Simultaneously, Cezayirli Gazi Hasan Pasha, who was authorized with the title of Vizier to gather the Ottoman Navy after the Çeşme disaster, went from Smyrna to Çanakkale and made plans with the former grand vizier and serasker of the Dardanelles fortresses Moldovancı Ali Pasha to relieve the siege. In this context, he planned to request 1,000 soldiers from the serasker and cross from Kumburnu to Lemnos with boats to be provided from Tenedos. However, while the Russian fleet continued the blockade in front of the Dardanelles with nine galleons, the Greek population of Tenedos also refrained from providing boats. Moldovancı Ali Pasha also postponed any operations on Lemnos until the new Kapudan Pasha, Cafer Pasha (who was appointed to replace Mandalzade Hüsameddin, who was dismissed after the Çeşme defeat) arrived in Çanakkale.

Meanwhile, the Russian unit that was tightening the siege on Lemnos received regular ammunition support from the Russian navy in Moudros Bay, seized approximately 80,000 sheep and 1,000 oxen on the island and had them slaughtered, as well as seizing grain. The Russians, who transported the local population to ships, also plundered the houses of Muslims in the suburbs of the castle. He conveyed the call for the surrender of the Russian forces (through Karakulak İbrahim Ağa, the harem steward of the former grand vizier's chamberlain İzzet Ahmet Pasha, who was taken prisoner on Chios in July) to the Turkish garrison defending the castle with 17 old cannons, some of which were broken and with little ammunition. Count Orlov gave 24 hours for the surrender of the castle and promised to leave it in place if anyone accepted an annual gold tax; and to take those who refused and wanted to leave the island with their belongings wherever they wanted. In return, he threatened to subject anyone over the age of seven to violence if his offer was rejected. The garrison stalled the embassy in the hope that help would arrive and asked for a period of 5 days. Grigory Orlov insisted on 24 hours and the garrison decided to defend the castle. In the general attack on August 31, the Russian unit suffered 150 casualties and lost the ladders they used to climb the walls and had to retreat.

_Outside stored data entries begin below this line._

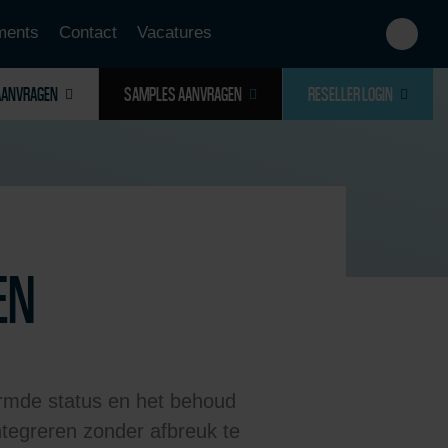
ments
Contact
Vacatures
AANVRAGEN
SAMPLES AANVRAGEN
RESELLER LOGIN
EN
rmde status en het behoud
ntegreren zonder afbreuk te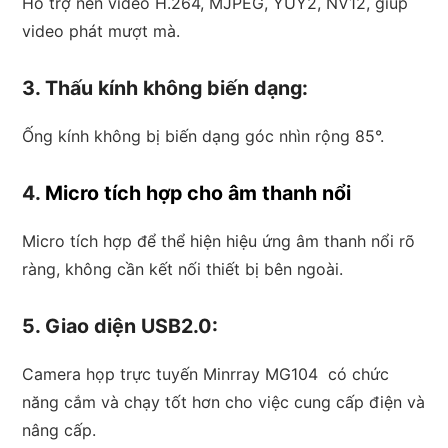
Hỗ trợ nén video H.264, MJPEG, YUY2, NV12, giúp
video phát mượt mà.
3. Thấu kính không biến dạng:
Ống kính không bị biến dạng góc nhìn rộng 85°.
4.
Micro tích hợp cho âm thanh nổi
Micro tích hợp để thể hiện hiệu ứng âm thanh nổi rõ
ràng, không cần kết nối thiết bị bên ngoài.
5. Giao diện USB2.0:
Camera họp trực tuyến Minrray MG104 có chức
năng cắm và chạy tốt hơn cho việc cung cấp điện và
nâng cấp.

At the beginning of October, the Russian force on the island increased to 4,000, while the number of soldiers in the Turkish garrison that could fight dropped to 250. The Turkish garrison, which had no strength to resist the Russian batteries that fired 1,200 cannonballs a day, decided to surrender on October 5 after holding out for two months.

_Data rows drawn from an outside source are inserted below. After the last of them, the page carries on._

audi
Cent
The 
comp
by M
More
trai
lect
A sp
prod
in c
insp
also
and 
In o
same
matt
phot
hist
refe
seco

Cezayirli Gazi Hasan Pasha]] left the Dardanelles with 23 ships and boats and landed a force (1,070 soldiers) from the Yoztaş port in Lemnos at the time when the garrison decided to surrender (October 7). He also conveyed the rumor to Count Orlov that he had arrived with 12,000 soldiers.

Count Orlov then lifted the siege on October 22 and began to withdraw the soldiers to the ships, but before the evacuation was complete, he was attacked by a Turkish force that had landed on the island. As a result of the five and a half hour fight, many Russian soldiers were put to the sword, and the boats in which the Russian soldiers were trying to board were sunk, and many Russian soldiers drowned. The large ships of the Russian navy left Moudros and went to Mount Athos. The Russian force left behind a lot of ammunition and supplies, and released the hostages.

== Aftermath ==
After the Russian Navy withdrew to the island of Paros, the Ottomans quickly repaired the fortress of Myrina, which had been devastated after a siege that lasted about three months, and reinforced it with 455 Janissaries.

Following his success in defeating the Russian siege of Lemnos, Cezayirli Gazi Hasan Pasha was appointed Kapudan Pasha with the title of ghazi and the rank of vizier in November 1770. He was also given the Seraskership of the Straits.

Despite the defeat of the Russian siege, the Russian navy, which did not lose any ships, continued his attacks in the Aegean Sea. However, the Russians refrained from undertaking further large-scale landing operations. For, despite the victory at Çeşme, it had become clear once again that a navy needed a significant land force to seize territory.